TRADIÇÃO E MODERNIDADE. CRÍTICA DE WAGNER CORREA DE ARAUJO NO BLOG DE ÓPERA E BALLET.



Foram os Balés Russos de Serge Diaghilev que, especialmente nas duas primeiras décadas do século XX, estabeleceram uma ponte entre o antigo e o novo.
Esta passagem aconteceu ,ora dando outras perspectivas à tradição técnica coreográfica de base academicista ( Les Sylphides) , ora substituindo as temáticas alegóricas pela cultura popular russa( Petrushka e Sacre du Printemps) ou ,ainda, pela incursão na contemporaneidade daqueles anos( Jeux).
Les Sylphides , na versão 1909 de Michel Fokine, é um tributo ao balé branco, presente nos segundos atos de La Sylphide e de Giselle . Sem um enredo delineado, sugestiona um bosque onde “sílfides” dançam em torno de um poeta. Mas apesar da leveza de suas linhas ,de seu figurino e cenários de inspiração romântica, já revela maior liberdade gestual em sua concepção.

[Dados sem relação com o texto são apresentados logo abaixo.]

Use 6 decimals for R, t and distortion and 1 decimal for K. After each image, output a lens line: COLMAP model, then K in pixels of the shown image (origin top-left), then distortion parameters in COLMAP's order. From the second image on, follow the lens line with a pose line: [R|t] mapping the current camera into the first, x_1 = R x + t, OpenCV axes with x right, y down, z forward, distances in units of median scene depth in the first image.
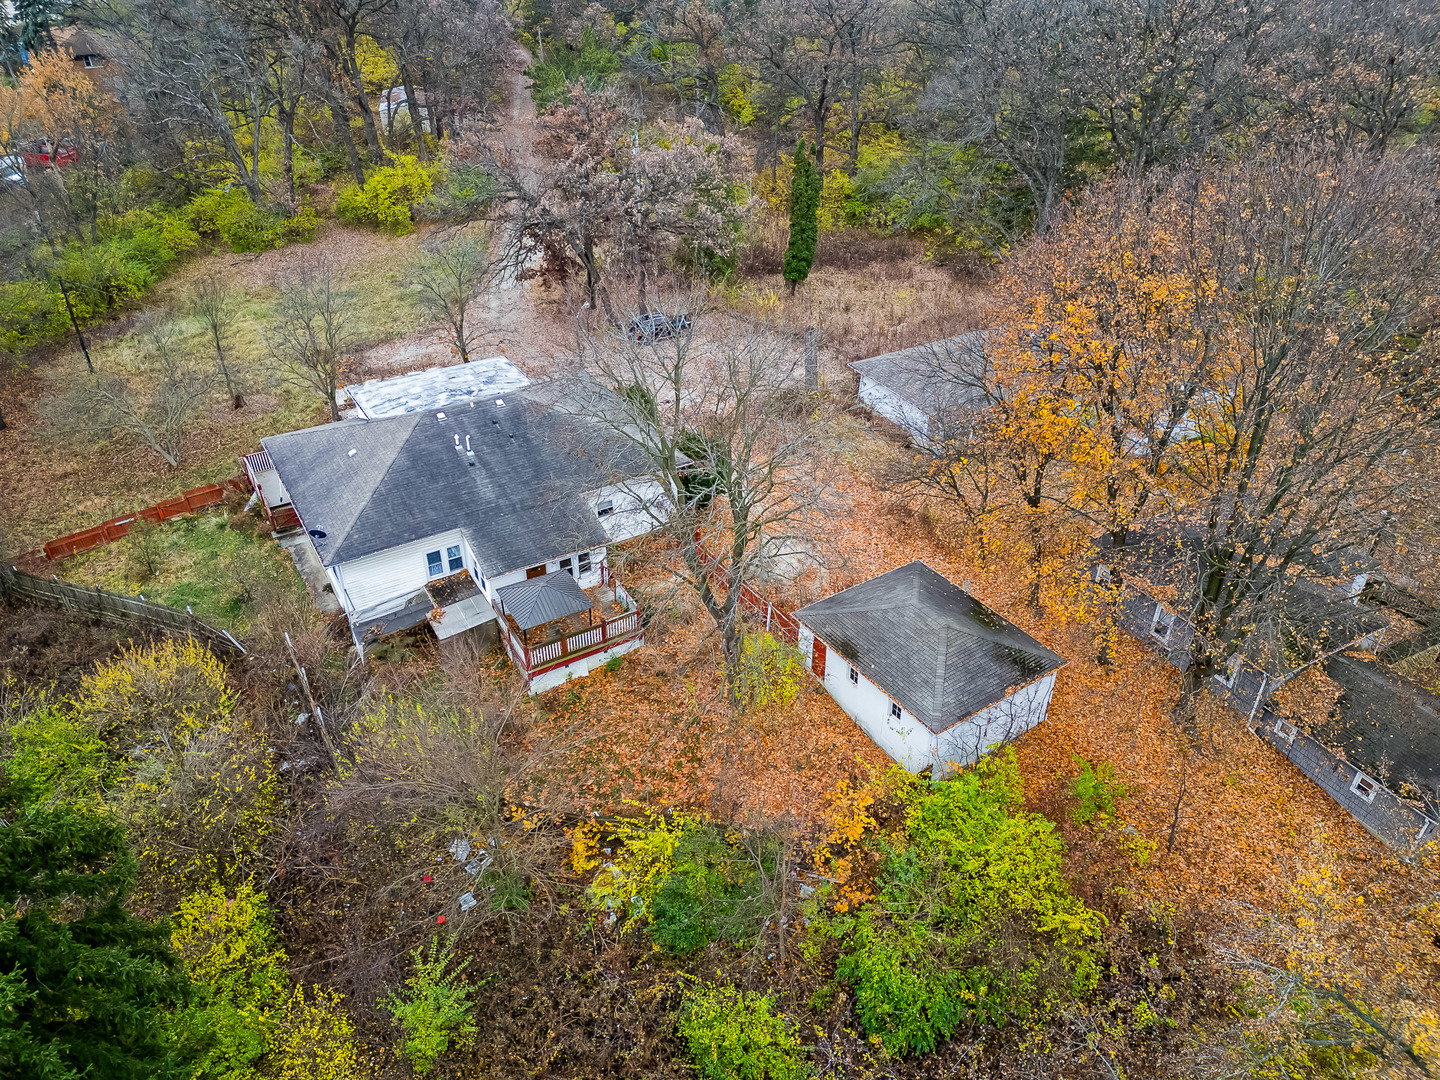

A sucessão de obras pianísticas de Chopin orquestradas ( Preludio, Noturno, Valsa,Mazurka,Grande Valsa,Polonaise) teve seu simetrismo detalhista preservado , com a exponencial performance das bailarinas do corpo de baile do Theatro Municipal do RJ. Além do brilho no desenho das formas ,quase em arabesco, dos grupos , o rigor técnico necessários nas atuações individuais ( Márcia Jacqueline/ Mel Oliveira )e no superlativo pas-de-deux de Felipe Moreira/Karen Mesquita.
Tenha-se em mente, diante da expressiva qualidade demonstrada pelo BTM , que tudo isto é um herança do inestimável trabalho de uma vida inteira de Tatiana Leskova( remontadora de Les Sylphides)) dedicada à preservação do culto à base clássica, no país que adotou. Afinal, foi ela a primeira responsável pela profissionalização da dança no Brasil.
O " Grand Pas –de- Dix " de Raymonda não foi incluído aleatoriamente no programa, pois era um trecho apresentado pelos Balés Russos de Diaghilev em noites de “ divertissements”. Aqui ele tem a recriação de Galina Kravchenko e segue, com fidelidade, o esteticismo original . E também tem sua precisa exibição pelo BTM ,com um destaque absoluto para as entradas de Cícero Gomes, pelo visível apuro e sensibilidade artística .
Longe de “jetées, pirouettes e arabesques”, A Sagração da Primavera ,com seus pés para dentro, joelhos dobrados, braços rebaixados, além da sua dissonância sonora, fechou, em grande estilo, a “soirée “ russa, na primorosa reconstituição de Millicent Hodson, a partir de Nijinsky e cenografia de Kenneth Archer, inspirada em Nicolas Roerich.
Obra já cativa do repertório do Ballet do TM, prova a maturidade de sua interpretação e demonstra o alcance da Cia., capaz de manter uma significativa energia em criação coreográfica, com um parâmetro estilístico tão diverso das peças anteriores. E, onde, o solo instintivo e arrebatado da Jovem Eleita ( Karen Mesquita) envolve , emotivamente, palco e plateia .
E ,enfim, remetendo às palavras do próprio Nijinsky ( sobre a Sagração,em 1913, ano de sua estreia) , talvez possam ser elas o referencial para um novo tempo do Balé do Theatro Municipal, na fundamental missão de ser polo entre a tradição e a vanguarda:
“Ela abrirá horizontes novos, iluminados pelos raios do sol. Tudo será , então, diverso, novo e belo”.